L’humanitaire française logeait dans le quartier résidentiel de Himbi, au bord du lac Kivu. La maison visée par la frappe a été gravement endommagée. « C’était vers 4 heures du matin. Nous avons entendu une explosion et immédiatement aperçu des flammes », raconte un voisin, dont l’habitation se trouve à proximité de la parcelle touchée. Selon des habitants, un seul corps a été aperçu sur les lieux, même si la rébellion de l’Alliance Fleuve Congo/Mouvement du 23 mars (AFC/M23) affirme que l’attaque aurait fait trois morts.

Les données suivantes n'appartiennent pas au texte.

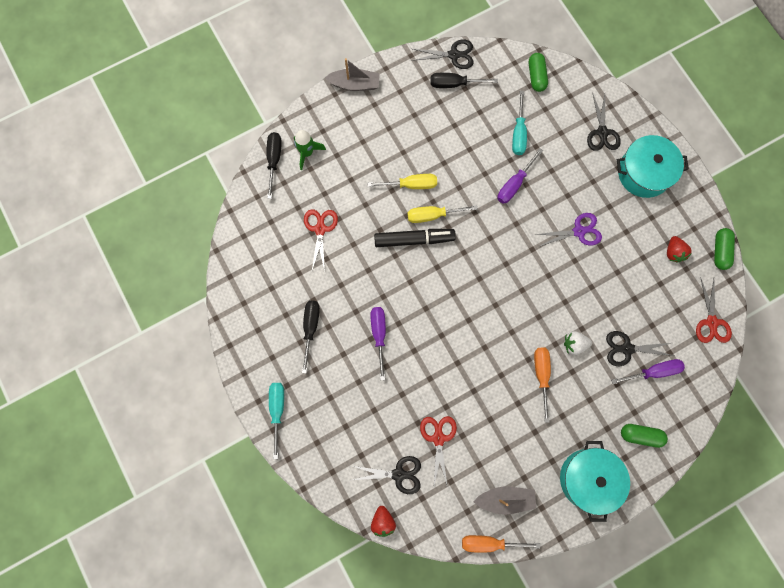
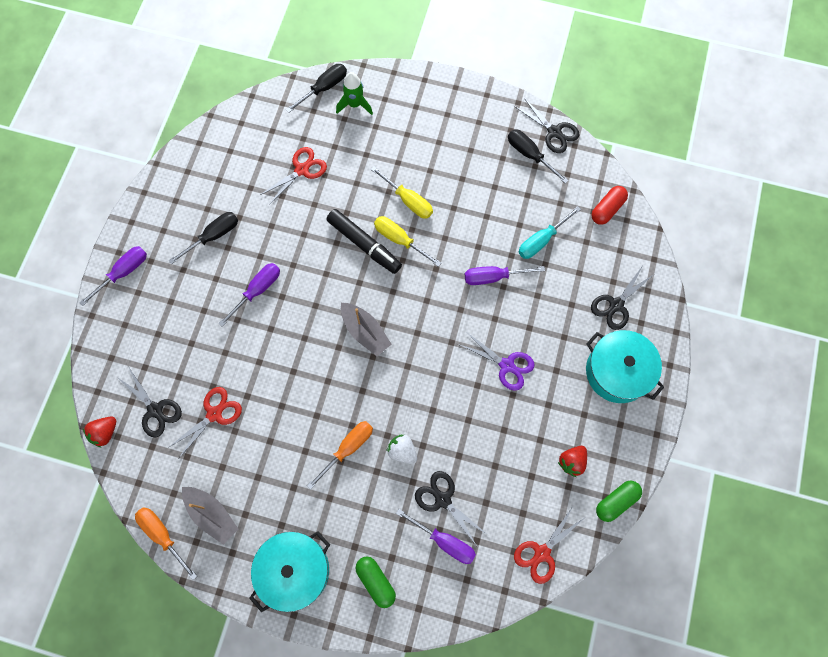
camera: 45 degrees right, 5 degrees down
(277, 410) = (124, 272): turquoise screwdriver -> purple screwdriver
(354, 84) = (448, 86): grey boat -> grey boat (365, 332)
(536, 76) = (607, 209): green capsule -> red capsule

L’AFC/M23 accuse les autorités de Kinshasa d’être à l’origine de l’attaque. L’armée congolaise mène régulièrement des frappes de drones à longue portée contre les positions rebelles, mais c’est la première fois que la ville de Goma est visée depuis qu’elle est passée sous contrôle du mouvement, en janvier 2025. Les rebelles dénoncent une attaque contre une résidence occupée par des personnels d’organisations humanitaires, dont l’Unicef et l’Union européenne. Sur X, Emmanuel Macron a appelé au respect du droit humanitaire et des personnels engagés sur le terrain, adressant « le soutien et l’émotion de la nation ».